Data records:
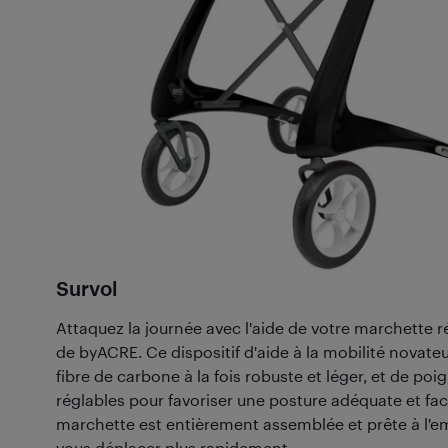
Survol
Attaquez la journée avec l'aide de votre marchette r
de byACRE. Ce dispositif d'aide à la mobilité novate
fibre de carbone à la fois robuste et léger, et de p
réglables pour favoriser une posture adéquate et facil
marchette est entièrement assemblée et prête à l'e
vous déplacer plus rapidement.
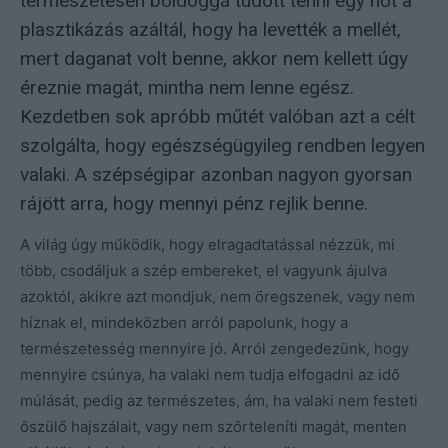
természetesen boldoggá tudott tenni egy nőt a
plasztikázás azáltál, hogy ha levették a mellét,
mert daganat volt benne, akkor nem kellett úgy
éreznie magát, mintha nem lenne egész.
Kezdetben sok apróbb műtét valóban azt a célt
szolgálta, hogy egészségügyileg rendben legyen
valaki. A szépségipar azonban nagyon gyorsan
rájött arra, hogy mennyi pénz rejlik benne.
A világ úgy működik, hogy elragadtatással nézzük, mi
több, csodáljuk a szép embereket, el vagyunk ájulva
azoktól, akikre azt mondjuk, nem öregszenek, vagy nem
híznak el, mindeközben arról papolunk, hogy a
természetesség mennyire jó. Arról zengedezünk, hogy
mennyire csúnya, ha valaki nem tudja elfogadni az idő
múlását, pedig az természetes, ám, ha valaki nem festeti
őszülő hajszálait, vagy nem szőrteleníti magát, menten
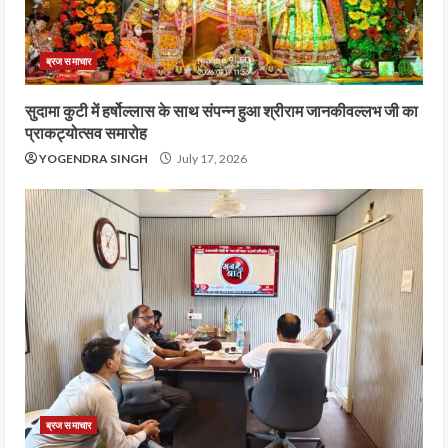
ब्रज समाचार
सुदामा कुटी में हर्षोल्लास के साथ संपन्न हुआ श्रीराम जानकीवल्लभ जी का
प्राकट्योत्सव समारोह
YOGENDRA SINGH
July 17, 2026
ब्रज समाचार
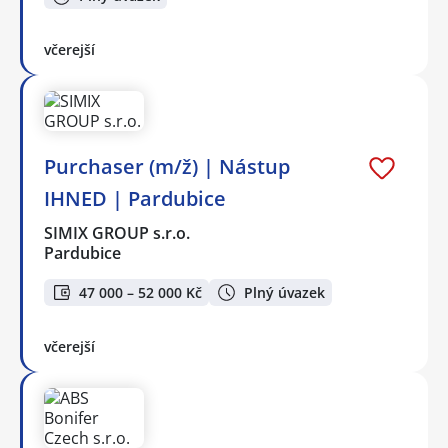
včerejší
Purchaser (m/ž) | Nástup
IHNED | Pardubice
SIMIX GROUP s.r.o.
Pardubice
47 000 – 52 000 Kč
Plný úvazek
včerejší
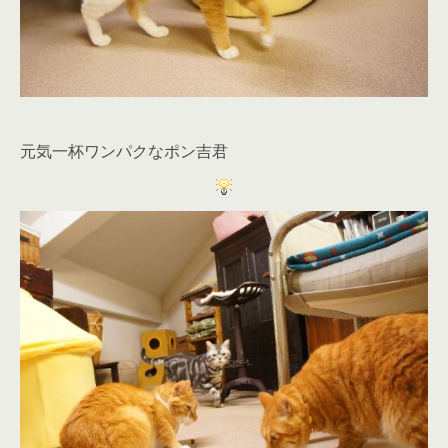
元気一杯ワンパクなポン吉君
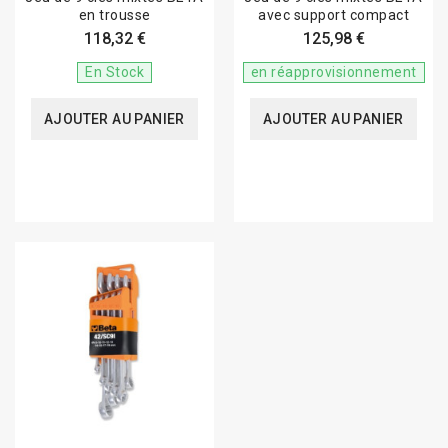
en trousse
avec support compact
118,32 €
125,98 €
En Stock
en réapprovisionnement
AJOUTER AU PANIER
AJOUTER AU PANIER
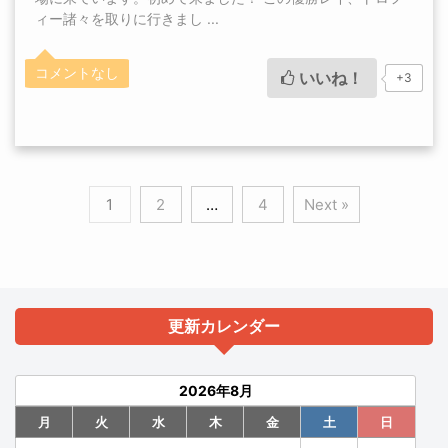
ィー諸々を取りに行きまし ...
コメントなし
いいね！
+3
1
2
…
4
Next »
更新カレンダー
2026年8月
月
火
水
木
金
土
日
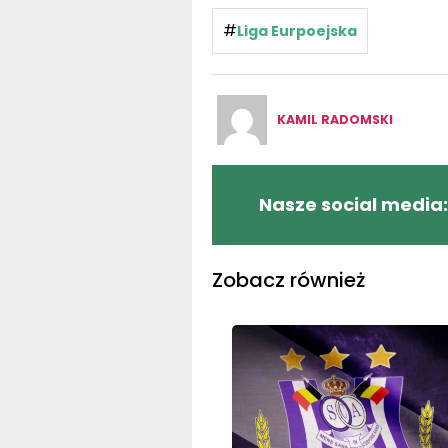
#
Liga Eurpoejska
KAMIL RADOMSKI
Nasze social media:
Zobacz również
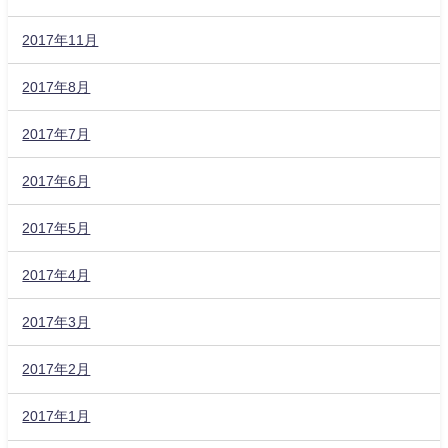
2017年11月
2017年8月
2017年7月
2017年6月
2017年5月
2017年4月
2017年3月
2017年2月
2017年1月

**INSTRUCTION:**
Format every line of text in the entries above as a numbered list, skipping blank lines and leaving out the pictures.

**TASK RESPONSE:**
1. Survol
2. Attaquez la journée avec l'aide de votre marchette r
3. de byACRE. Ce dispositif d'aide à la mobilité novate
4. fibre de carbone à la fois robuste et léger, et de p
5. réglables pour favoriser une posture adéquate et facil
6. marchette est entièrement assemblée et prête à l'e
7. vous déplacer plus rapidement.
8. természetesen boldoggá tudott tenni egy nőt a
9. plasztikázás azáltál, hogy ha levették a mellét,
10. mert daganat volt benne, akkor nem kellett úgy
11. éreznie magát, mintha nem lenne egész.
12. Kezdetben sok apróbb műtét valóban azt a célt
13. szolgálta, hogy egészségügyileg rendben legyen
14. valaki. A szépségipar azonban nagyon gyorsan
15. rájött arra, hogy mennyi pénz rejlik benne.
16. A világ úgy működik, hogy elragadtatással nézzük, mi
17. több, csodáljuk a szép embereket, el vagyunk ájulva
18. azoktól, akikre azt mondjuk, nem öregszenek, vagy nem
19. híznak el, mindeközben arról papolunk, hogy a
20. természetesség mennyire jó. Arról zengedezünk, hogy
21. mennyire csúnya, ha valaki nem tudja elfogadni az idő
22. múlását, pedig az természetes, ám, ha valaki nem festeti
23. őszülő hajszálait, vagy nem szőrteleníti magát, menten
24. ब्रज समाचार
25. सुदामा कुटी में हर्षोल्लास के साथ संपन्न हुआ श्रीराम जानकीवल्लभ जी का
26. प्राकट्योत्सव समारोह
27. YOGENDRA SINGH
28. July 17, 2026
29. ब्रज समाचार
30. včerejší
31. Purchaser (m/ž) | Nástup
32. IHNED | Pardubice
33. SIMIX GROUP s.r.o.
34. Pardubice
35. 47 000 – 52 000 Kč
36. Plný úvazek
37. včerejší
38. 元気一杯ワンパクなポン吉君
39. en trousse
40. avec support compact
41. 118,32 €
42. 125,98 €
43. En Stock
44. en réapprovisionnement
45. AJOUTER AU PANIER
46. AJOUTER AU PANIER
47. ィー諸々を取りに行きまし ...
48. コメントなし
49. いいね！
50. +3
51. 1
52. 2
53. …
54. 4
55. Next »
56. 更新カレンダー
57. 2026年8月
58. 月
59. 火
60. 水
61. 木
62. 金
63. 土
64. 日
65. #
66. Liga Eurpoejska
67. KAMIL RADOMSKI
68. Nasze social media:
69. Zobacz również
70. 2017年11月
71. 2017年8月
72. 2017年7月
73. 2017年6月
74. 2017年5月
75. 2017年4月
76. 2017年3月
77. 2017年2月
78. 2017年1月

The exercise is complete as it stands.